How to use this module:
The main function of the board is as a sequential pulse generator. When clocked by an external source, each of its outputs will come on one after the other. This can be used to sequentially trigger up to ten events. An example would be to set the number of steps to 2, then connect outputs 1 and 2 to two drum sound generators. A pulse train fed to the clock input would then produce a drum roll alternating between the two drum sounds.
When coupled with a switch bank and the onboard buffers, rhythms of up to ten steps can be created. There are two onboard buffers, giving two separate channels. While these outputs can be used to trigger drum sounds, that is not their only use. They can be used to trigger envelope generators, step waves in wave tables, drive other sequencers etc. Once you have a gate sequencer in your modular, you will wonder how you ever survived without it.
Multiple gate sequencers can also cascaded for longer rhythm lengths, or more channels. To cascade the outputs of several units, simply connect the "Full Out/Mix Out" and "Pulse Out" outputs on the first unit to the corresponding outputs on the second unit and so on. That is right, this module has been designed so it's outputs can be connected together with its other outputs, or outputs of other CGS89 gate sequencers via wire ORing.
Experiment with it.
To the right: The prototype was built behind a Cynthia Gate Sequencer panel.
A little on how it works:
First we will consider the main section of the board.
The schematic of the main part of the Gate Sequencer.

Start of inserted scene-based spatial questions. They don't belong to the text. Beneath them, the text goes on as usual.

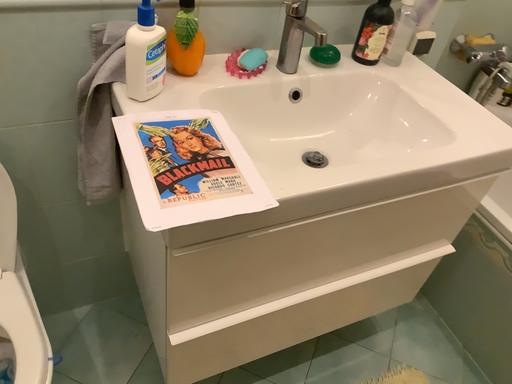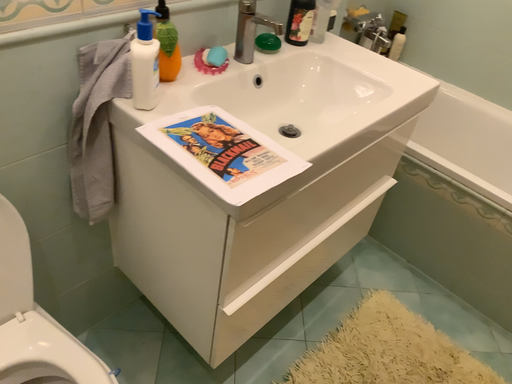
Question: Which way did the camera rotate in the video?

Choices:
 (A) rotated right
 (B) rotated left

Answer: (A)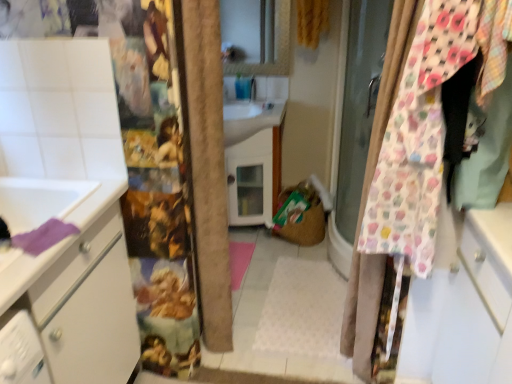
The width and height of the screenshot is (512, 384). Identify the location of yellow textured curtain at upper center, the 2th curtain from the bottom. (311, 21).

Which is behind, yellow textured curtain at upper center, the 2th curtain from the bottom, or white glossy sink at center?

white glossy sink at center is more distant.

Could you tell me if yellow textured curtain at upper center, the 1th curtain when ordered from top to bottom, is facing white glossy sink at center?

No.

Which is in front, point (313, 32) or point (269, 90)?

The point (313, 32) is closer to the camera.

Is yellow textured curtain at upper center, the first curtain viewed from the back, wider than white glossy sink at center?

Incorrect, the width of yellow textured curtain at upper center, the first curtain viewed from the back, does not surpass that of white glossy sink at center.

Consider the image. Considering the relative sizes of floral fabric curtain at right, marked as the second curtain in a top-to-bottom arrangement, and yellow textured curtain at upper center, the first curtain viewed from the back, in the image provided, is floral fabric curtain at right, marked as the second curtain in a top-to-bottom arrangement, thinner than yellow textured curtain at upper center, the first curtain viewed from the back,?

Yes, floral fabric curtain at right, marked as the second curtain in a top-to-bottom arrangement, is thinner than yellow textured curtain at upper center, the first curtain viewed from the back.

Is floral fabric curtain at right, placed as the first curtain when sorted from bottom to top, looking in the opposite direction of yellow textured curtain at upper center, which appears as the 2th curtain when viewed from the front?

No, yellow textured curtain at upper center, which appears as the 2th curtain when viewed from the front, is not at the back of floral fabric curtain at right, placed as the first curtain when sorted from bottom to top.

Relative to yellow textured curtain at upper center, the first curtain viewed from the back, is floral fabric curtain at right, the second curtain when ordered from back to front, in front or behind?

Visually, floral fabric curtain at right, the second curtain when ordered from back to front, is located in front of yellow textured curtain at upper center, the first curtain viewed from the back.

Locate an element on the screen. The width and height of the screenshot is (512, 384). curtain lying behind the floral fabric curtain at right, placed as the first curtain when sorted from bottom to top is located at coordinates (311, 21).

You are a GUI agent. You are given a task and a screenshot of the screen. Output one action in this format:
    pyautogui.click(x=<x>, y=<y>)
    Task: Click on the curtain that is in front of the yellow textured curtain at upper center, the 1th curtain when ordered from top to bottom
    The image size is (512, 384).
    Given the screenshot: What is the action you would take?
    pyautogui.click(x=370, y=191)

Is yellow textured curtain at upper center, which appears as the 2th curtain when viewed from the front, looking in the opposite direction of floral fabric curtain at right, the second curtain when ordered from back to front?

No, yellow textured curtain at upper center, which appears as the 2th curtain when viewed from the front, is not facing the opposite direction of floral fabric curtain at right, the second curtain when ordered from back to front.

Which of these two, yellow textured curtain at upper center, the 2th curtain from the bottom, or floral fabric curtain at right, marked as the second curtain in a top-to-bottom arrangement, is smaller?

yellow textured curtain at upper center, the 2th curtain from the bottom.

Is white glossy sink at center behind yellow textured curtain at upper center, which appears as the 2th curtain when viewed from the front?

Yes, white glossy sink at center is behind yellow textured curtain at upper center, which appears as the 2th curtain when viewed from the front.

Based on the photo, does white glossy sink at center have a lesser height compared to yellow textured curtain at upper center, which appears as the 2th curtain when viewed from the front?

Incorrect, the height of white glossy sink at center does not fall short of that of yellow textured curtain at upper center, which appears as the 2th curtain when viewed from the front.

Which of these two, white glossy sink at center or yellow textured curtain at upper center, the 1th curtain when ordered from top to bottom, is wider?

white glossy sink at center.

Image resolution: width=512 pixels, height=384 pixels. What are the coordinates of `sink behind the floral fabric curtain at right, marked as the second curtain in a top-to-bottom arrangement` in the screenshot? It's located at (253, 108).

Could you measure the distance between floral fabric curtain at right, the second curtain when ordered from back to front, and white glossy sink at center?

floral fabric curtain at right, the second curtain when ordered from back to front, and white glossy sink at center are 1.34 meters apart.

Considering the relative sizes of floral fabric curtain at right, the first curtain from the front, and white glossy sink at center in the image provided, is floral fabric curtain at right, the first curtain from the front, smaller than white glossy sink at center?

Incorrect, floral fabric curtain at right, the first curtain from the front, is not smaller in size than white glossy sink at center.

From the image's perspective, which is above, floral fabric curtain at right, placed as the first curtain when sorted from bottom to top, or white glossy sink at center?

white glossy sink at center.

Can you confirm if white glossy sink at center is wider than floral fabric curtain at right, marked as the second curtain in a top-to-bottom arrangement?

Yes.

Does white glossy sink at center have a lesser height compared to floral fabric curtain at right, the first curtain from the front?

Yes.

From the image's perspective, between white glossy sink at center and floral fabric curtain at right, marked as the second curtain in a top-to-bottom arrangement, who is located below?

floral fabric curtain at right, marked as the second curtain in a top-to-bottom arrangement, from the image's perspective.

Where is `sink that is below the yellow textured curtain at upper center, the 1th curtain when ordered from top to bottom (from the image's perspective)`? sink that is below the yellow textured curtain at upper center, the 1th curtain when ordered from top to bottom (from the image's perspective) is located at coordinates (253, 108).

At what (x,y) coordinates should I click in order to perform the action: click on curtain that appears on the right of yellow textured curtain at upper center, the 1th curtain when ordered from top to bottom. Please return your answer as a coordinate pair (x, y). The height and width of the screenshot is (384, 512). Looking at the image, I should click on (370, 191).

From the image, which object appears to be nearer to white glossy sink at center, yellow textured curtain at upper center, the first curtain viewed from the back, or floral fabric curtain at right, placed as the first curtain when sorted from bottom to top?

yellow textured curtain at upper center, the first curtain viewed from the back, is positioned closer to the anchor white glossy sink at center.

When comparing their distances from yellow textured curtain at upper center, which appears as the 2th curtain when viewed from the front, does white glossy sink at center or floral fabric curtain at right, marked as the second curtain in a top-to-bottom arrangement, seem further?

floral fabric curtain at right, marked as the second curtain in a top-to-bottom arrangement.

Based on the photo, based on their spatial positions, is floral fabric curtain at right, marked as the second curtain in a top-to-bottom arrangement, or yellow textured curtain at upper center, the 2th curtain from the bottom, further from white glossy sink at center?

floral fabric curtain at right, marked as the second curtain in a top-to-bottom arrangement, lies further to white glossy sink at center than the other object.

Which object lies further to the anchor point yellow textured curtain at upper center, which appears as the 2th curtain when viewed from the front, floral fabric curtain at right, the second curtain when ordered from back to front, or white glossy sink at center?

floral fabric curtain at right, the second curtain when ordered from back to front, is further to yellow textured curtain at upper center, which appears as the 2th curtain when viewed from the front.

Considering their positions, is white glossy sink at center positioned closer to floral fabric curtain at right, the second curtain when ordered from back to front, than yellow textured curtain at upper center, the 2th curtain from the bottom?

The object closer to floral fabric curtain at right, the second curtain when ordered from back to front, is white glossy sink at center.

Considering their positions, is yellow textured curtain at upper center, the first curtain viewed from the back, positioned further to floral fabric curtain at right, the first curtain from the front, than white glossy sink at center?

yellow textured curtain at upper center, the first curtain viewed from the back.

This screenshot has width=512, height=384. Find the location of `curtain between floral fabric curtain at right, placed as the first curtain when sorted from bottom to top, and white glossy sink at center, along the z-axis`. curtain between floral fabric curtain at right, placed as the first curtain when sorted from bottom to top, and white glossy sink at center, along the z-axis is located at coordinates (311, 21).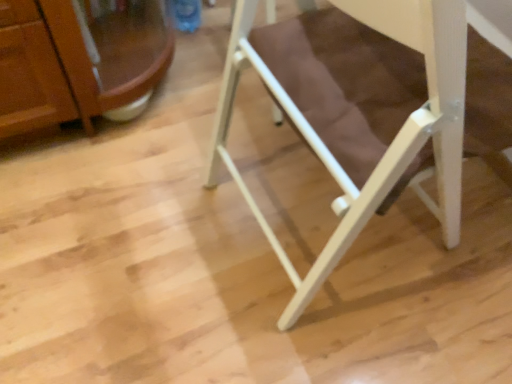
Where is `free space in front of matte brown cushion at center`? This screenshot has height=384, width=512. free space in front of matte brown cushion at center is located at coordinates (326, 340).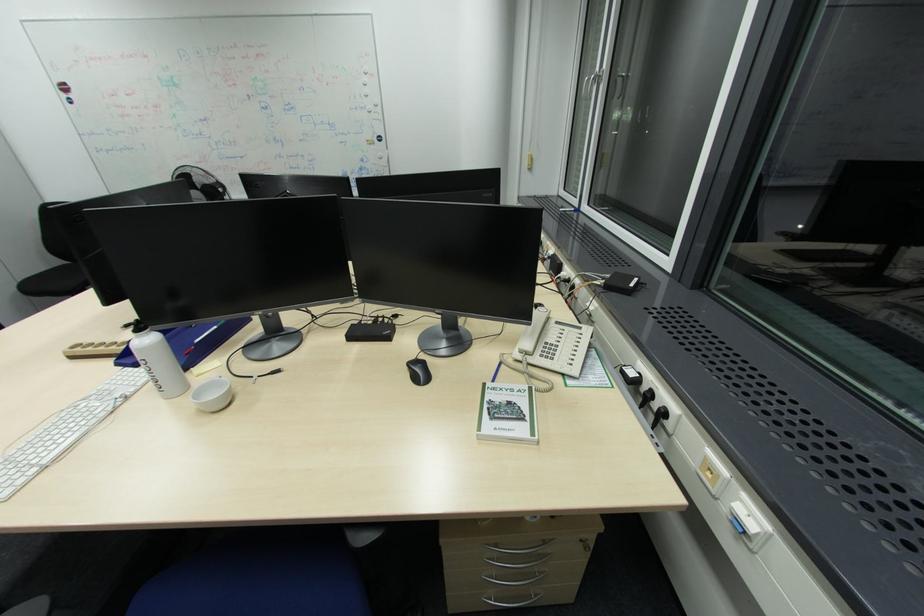
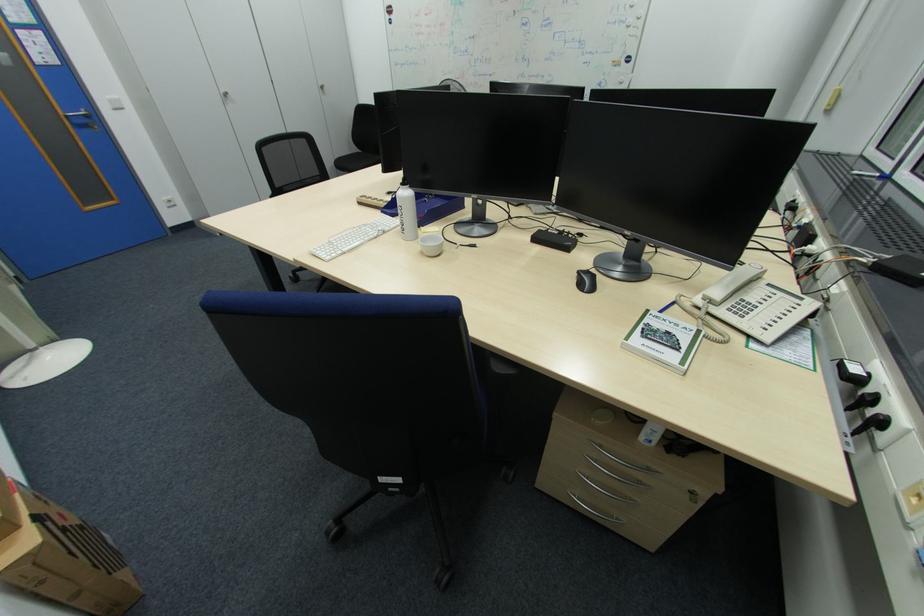
Question: The camera is either moving clockwise (left) or counter-clockwise (right) around the object. The first image is from the beginning of the video and the second image is from the end. Is the camera moving left or right when shooting the video?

An LM339 comparator is used to shape the input signals. These take whatever signal is fed into the module and convert them to signals appropriate for driving the rest of the circuitry. With the values given, the sensitivity is set at around 2V, allowing triggering from signals with a +/- 5 volt swing, or with a 0V to +10 volt swing, both of which are common in modular synths. The output waveforms of some modules will never fall below the 1.4V level, preventing triggering.